|
|
|
|
|
by gcr
35 days ago
|
|
There’s some weak evidence against this actually. Harness design makes a huge difference for tiny local models for example: https://itayinbarr.substack.com/p/honey-i-shrunk-the-coding-... I have only my own personal experience for frontier models, but I have seen different performance of Opus when used from Pi or Claude Code or Zed for example. |
|
E.g. GPT5.5 with Codex on my Windows box likes using PowerShell for everything. OpenAI decided it should use the native shell instead of bundling a bash, or using git bash. Sure. But the model is so overfitted on bash that it fucks up PS quoting like once every 5 commands.
Every harness with LSP I've seen trips up the model as well. They insert diagnostics after every edit, polluting the context with errors that the model has to actively decide to ignore, every time, until it finishes its work and gets the code to a consistent state. Telling the model "run npx tsc --noEmit to check errors" will outperform a LSP 100% of the time.
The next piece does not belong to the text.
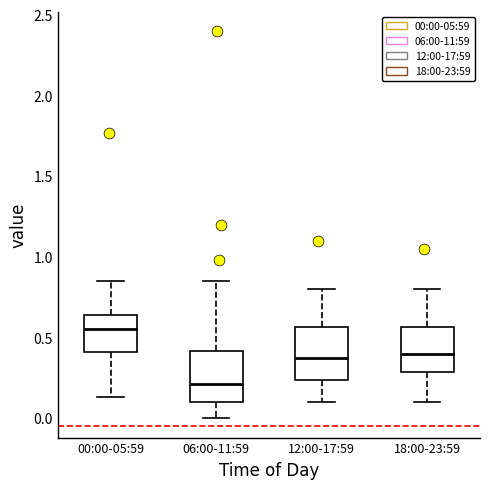

Reading left to right, transcribe this box plot: for each box, give where its median line is, the range the box spans, and where its two whiskers end, as read against the y-axis. The values are not printed on the chart, so give them approximately, as read against the axis.

00:00-05:59: median 0.55, box 0.40 to 0.65, whiskers 0.15 to 0.85
06:00-11:59: median 0.20, box 0.10 to 0.40, whiskers 0.00 to 0.85
12:00-17:59: median 0.40, box 0.25 to 0.55, whiskers 0.10 to 0.80
18:00-23:59: median 0.40, box 0.30 to 0.55, whiskers 0.10 to 0.80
Another example is basically everything Anthropic does - they add things like "think if this is malware!" after read and lead Claude to spend its reasoning effort on thinking if your React hamburger menu is malware, instead of on how to write it.
"This is not malware (em dash) it's a hamburger menu. Let me apply the edit! Hmm, is it malware now, after my edit? No, me changing border-width did not turn it into malware! Good! Dodged a real bullet on that one!"
I'm frankly amazed that we've gotten to the point where the models can produce good results in these sorts of environments.